» **Task directions**
Only the lines below from the one containing "left eye: (673, 314)" to the one containing "right back paw: (330, 700)" should be repeated, both included and unchanged.
BEGIN
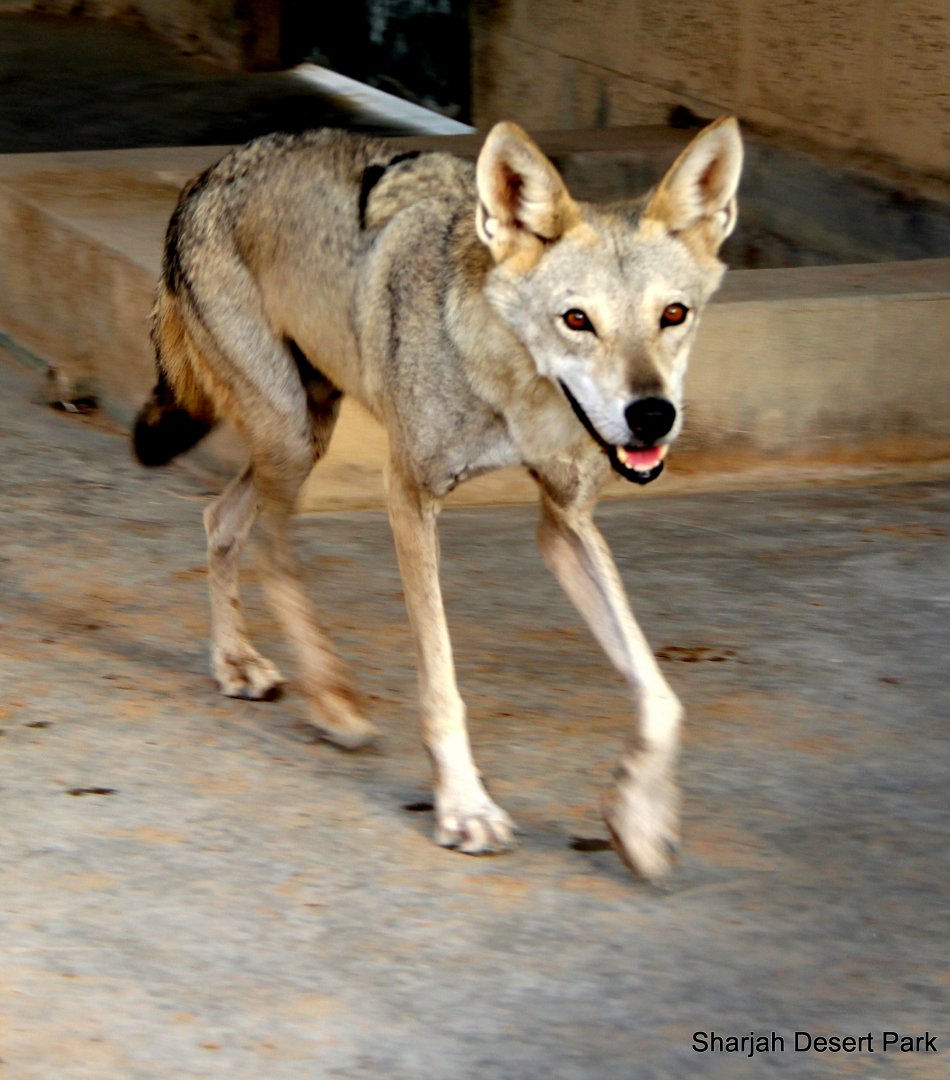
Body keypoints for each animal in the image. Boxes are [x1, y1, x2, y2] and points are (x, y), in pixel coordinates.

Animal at [133, 117, 743, 880]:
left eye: (673, 314)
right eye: (577, 320)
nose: (652, 416)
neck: (510, 385)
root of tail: (208, 173)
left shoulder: (564, 522)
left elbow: (661, 697)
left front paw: (641, 816)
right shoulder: (409, 496)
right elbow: (443, 684)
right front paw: (465, 807)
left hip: (306, 430)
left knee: (220, 518)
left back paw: (236, 661)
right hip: (292, 437)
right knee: (271, 550)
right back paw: (330, 700)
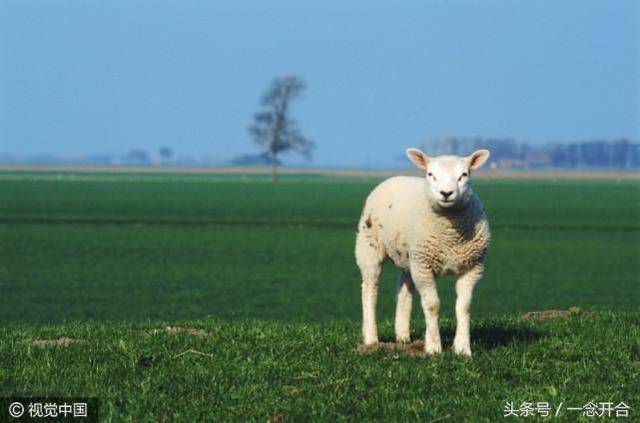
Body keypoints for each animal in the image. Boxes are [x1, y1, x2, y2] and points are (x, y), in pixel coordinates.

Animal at [356, 147, 490, 356]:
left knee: (404, 288)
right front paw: (434, 348)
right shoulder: (424, 267)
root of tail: (395, 177)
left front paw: (462, 349)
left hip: (410, 256)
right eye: (430, 174)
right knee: (370, 290)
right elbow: (432, 305)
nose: (446, 193)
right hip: (369, 247)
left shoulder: (472, 267)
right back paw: (371, 339)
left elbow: (464, 307)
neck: (450, 236)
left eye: (464, 175)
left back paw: (403, 336)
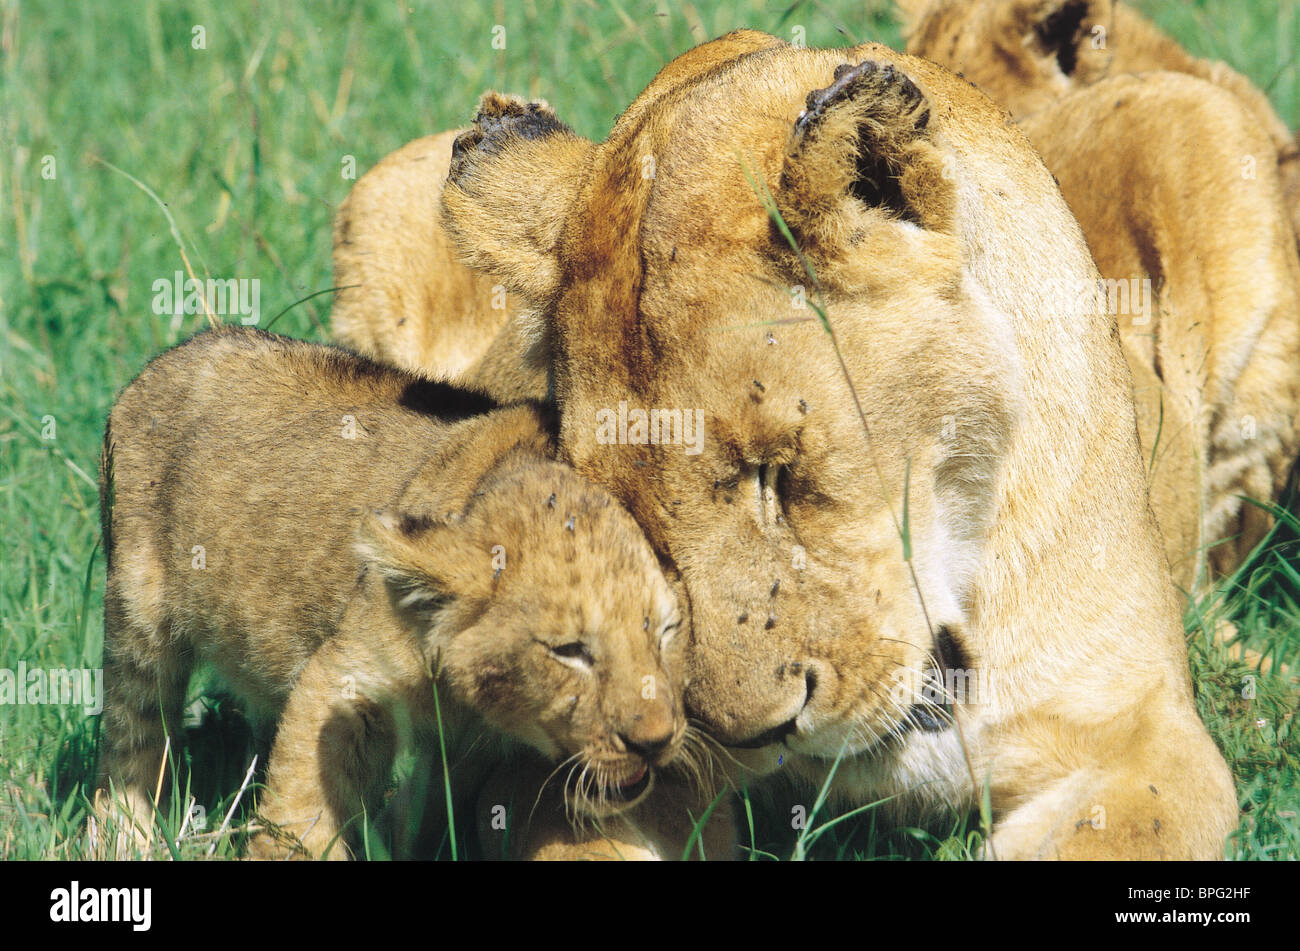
END
» **Exercise answer**
left eye: (673, 314)
right eye: (577, 320)
nose: (652, 416)
neck: (510, 385)
root of tail: (208, 173)
left shoulder: (564, 522)
left elbow: (661, 697)
left front paw: (641, 816)
right shoulder: (409, 496)
right elbow: (443, 684)
right front paw: (465, 807)
left hip: (306, 430)
left knee: (220, 518)
left back paw: (236, 661)
right hip: (292, 437)
right knee: (271, 550)
right back paw: (330, 700)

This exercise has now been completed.